A couple of weeks ago we were visiting my husband’s family and his eldest sister and her kids were there too.

She’s divorced and came up with the idea that we should all go on holiday together, as it would be nice for her children.

She wants to go abroad in May half term, but I’ll be seven months pregnant by then and don’t know if I’ll feel up to it.

It’s taken us a long time to get pregnant and I always felt my sister-in-law was smug about the fact she popped out three kids no problem. She hasn’t thought about the fact a big holiday when I’m pregnant might not be what I want.

I get along OK with the rest of his family and my nieces and nephew are great, but I’ve never taken to her (she’s snooty) and I don’t want to spend a fortune on a stressful week with her.

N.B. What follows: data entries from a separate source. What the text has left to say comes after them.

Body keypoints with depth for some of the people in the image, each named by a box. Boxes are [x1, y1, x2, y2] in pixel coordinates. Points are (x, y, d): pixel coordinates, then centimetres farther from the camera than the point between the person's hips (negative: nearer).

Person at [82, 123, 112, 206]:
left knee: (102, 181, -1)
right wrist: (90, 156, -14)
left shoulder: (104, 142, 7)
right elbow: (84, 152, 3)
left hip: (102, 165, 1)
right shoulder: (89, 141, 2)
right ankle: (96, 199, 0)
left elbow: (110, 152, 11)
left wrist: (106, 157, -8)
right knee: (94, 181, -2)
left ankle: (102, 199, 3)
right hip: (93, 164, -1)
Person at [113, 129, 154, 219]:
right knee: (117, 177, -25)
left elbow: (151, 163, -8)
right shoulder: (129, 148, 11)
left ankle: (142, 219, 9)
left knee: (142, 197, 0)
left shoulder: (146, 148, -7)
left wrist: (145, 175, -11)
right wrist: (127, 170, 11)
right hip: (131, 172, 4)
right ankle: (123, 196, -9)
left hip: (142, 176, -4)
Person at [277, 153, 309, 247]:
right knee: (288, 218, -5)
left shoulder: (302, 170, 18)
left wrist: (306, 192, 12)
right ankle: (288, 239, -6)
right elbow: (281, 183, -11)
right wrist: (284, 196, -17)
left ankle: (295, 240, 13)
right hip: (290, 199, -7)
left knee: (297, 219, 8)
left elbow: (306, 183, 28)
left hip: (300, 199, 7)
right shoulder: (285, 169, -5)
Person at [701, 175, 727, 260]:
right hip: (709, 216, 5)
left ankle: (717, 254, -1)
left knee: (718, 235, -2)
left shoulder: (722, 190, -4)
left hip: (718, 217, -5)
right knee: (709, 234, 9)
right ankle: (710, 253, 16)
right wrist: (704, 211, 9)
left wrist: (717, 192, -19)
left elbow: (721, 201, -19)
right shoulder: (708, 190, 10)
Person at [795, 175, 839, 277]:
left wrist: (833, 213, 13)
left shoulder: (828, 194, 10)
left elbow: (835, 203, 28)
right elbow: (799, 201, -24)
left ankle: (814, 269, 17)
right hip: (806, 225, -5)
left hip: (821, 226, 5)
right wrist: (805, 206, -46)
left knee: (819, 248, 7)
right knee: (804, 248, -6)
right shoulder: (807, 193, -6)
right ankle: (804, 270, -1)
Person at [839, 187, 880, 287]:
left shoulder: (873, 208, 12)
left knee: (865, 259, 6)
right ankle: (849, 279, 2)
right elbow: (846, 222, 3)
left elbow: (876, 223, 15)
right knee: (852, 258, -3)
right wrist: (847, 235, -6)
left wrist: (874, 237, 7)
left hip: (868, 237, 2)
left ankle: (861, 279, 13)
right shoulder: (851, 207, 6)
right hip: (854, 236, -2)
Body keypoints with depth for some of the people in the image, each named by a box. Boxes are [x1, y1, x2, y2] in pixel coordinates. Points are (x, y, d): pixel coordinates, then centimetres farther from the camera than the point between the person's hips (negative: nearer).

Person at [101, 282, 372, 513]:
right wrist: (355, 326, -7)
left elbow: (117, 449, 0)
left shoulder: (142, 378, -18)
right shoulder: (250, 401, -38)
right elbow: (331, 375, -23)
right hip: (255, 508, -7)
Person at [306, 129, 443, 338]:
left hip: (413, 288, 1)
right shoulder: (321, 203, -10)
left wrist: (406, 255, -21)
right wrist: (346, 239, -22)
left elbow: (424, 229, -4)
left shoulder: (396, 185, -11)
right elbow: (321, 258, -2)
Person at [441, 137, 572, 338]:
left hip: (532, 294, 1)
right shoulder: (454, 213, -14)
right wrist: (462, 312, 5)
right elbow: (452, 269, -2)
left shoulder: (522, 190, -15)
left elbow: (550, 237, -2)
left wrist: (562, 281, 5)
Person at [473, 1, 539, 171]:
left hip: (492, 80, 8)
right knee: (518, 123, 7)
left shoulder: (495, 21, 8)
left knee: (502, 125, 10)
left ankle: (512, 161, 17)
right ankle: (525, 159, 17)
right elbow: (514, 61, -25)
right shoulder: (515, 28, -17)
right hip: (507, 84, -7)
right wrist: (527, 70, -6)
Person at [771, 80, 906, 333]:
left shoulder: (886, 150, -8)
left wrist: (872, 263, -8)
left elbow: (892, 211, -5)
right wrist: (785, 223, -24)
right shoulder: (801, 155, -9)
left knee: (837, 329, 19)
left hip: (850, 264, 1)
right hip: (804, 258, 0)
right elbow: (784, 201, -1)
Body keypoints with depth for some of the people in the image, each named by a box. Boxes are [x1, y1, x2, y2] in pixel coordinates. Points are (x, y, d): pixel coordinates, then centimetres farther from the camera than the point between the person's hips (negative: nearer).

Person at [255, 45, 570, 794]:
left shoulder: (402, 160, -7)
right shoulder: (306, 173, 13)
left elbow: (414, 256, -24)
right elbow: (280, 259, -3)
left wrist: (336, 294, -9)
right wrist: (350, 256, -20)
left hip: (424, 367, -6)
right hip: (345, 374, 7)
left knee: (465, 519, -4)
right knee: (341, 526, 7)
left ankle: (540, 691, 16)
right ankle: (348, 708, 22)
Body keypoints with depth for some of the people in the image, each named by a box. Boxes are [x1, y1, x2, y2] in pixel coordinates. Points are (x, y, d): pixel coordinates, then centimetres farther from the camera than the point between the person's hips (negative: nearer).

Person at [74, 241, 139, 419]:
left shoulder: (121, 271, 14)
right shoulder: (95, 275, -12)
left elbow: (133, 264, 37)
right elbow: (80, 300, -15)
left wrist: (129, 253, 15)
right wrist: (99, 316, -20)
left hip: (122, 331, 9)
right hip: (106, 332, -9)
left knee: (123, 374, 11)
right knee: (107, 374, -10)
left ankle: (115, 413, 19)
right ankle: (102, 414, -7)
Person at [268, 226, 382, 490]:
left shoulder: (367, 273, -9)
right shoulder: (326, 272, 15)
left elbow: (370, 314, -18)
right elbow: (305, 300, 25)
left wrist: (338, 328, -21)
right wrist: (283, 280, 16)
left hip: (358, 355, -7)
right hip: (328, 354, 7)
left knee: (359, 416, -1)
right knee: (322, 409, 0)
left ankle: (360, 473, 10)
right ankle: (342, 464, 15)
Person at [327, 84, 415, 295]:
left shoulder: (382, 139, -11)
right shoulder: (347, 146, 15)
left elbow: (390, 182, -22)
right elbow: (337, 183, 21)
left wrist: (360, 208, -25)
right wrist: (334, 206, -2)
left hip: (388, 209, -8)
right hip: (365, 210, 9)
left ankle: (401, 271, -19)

My husband isn’t very ­sympathetic. He says I’m ­pregnant, not ill, and that I might not see eye-to-eye with his sister on everything but she’s been through a rough time with the divorce and could use the support.

I don’t want to cause a major fuss, but I really don’t want to go! What do you think and how can I work this out?

Coleen says

First of all, having had several friends who struggled to conceive, I know it’s normal to feel extra-sensitive around people with babies and children.

It’s understandable because you’re going through a tough time and it’s hard to see happy couples for whom having kids has been a breeze. It feels unfair.

Maybe you’ve carried a bit of this into your relationship with your sister-in-law.

But now you’re pregnant, it could be an ­opportunity to bond with her over something you both have in common. You could even confide in her that you’re nervous about being away from home when you’re pregnant, as it’s your first baby.

It might open the door to a better relationship and she may be able to reassure you.

Another option is to give your hubby your blessing to go away with his family without you – it’s only for a week. You could use the time to relax at home and do nice things for yourself.

I do think he is being a bit insensitive. He’s right, you’re not ill, but you are growing a human inside you and you’re going to be a bit anxious, ­especially as your road to ­pregnancy hasn’t been easy.

If you really don’t want to go, don’t go. But don’t make it all about his sister. Try to help your husband see that the holiday won’t be relaxing or enjoyable for you if you’re worrying about being away from home and your usual support network.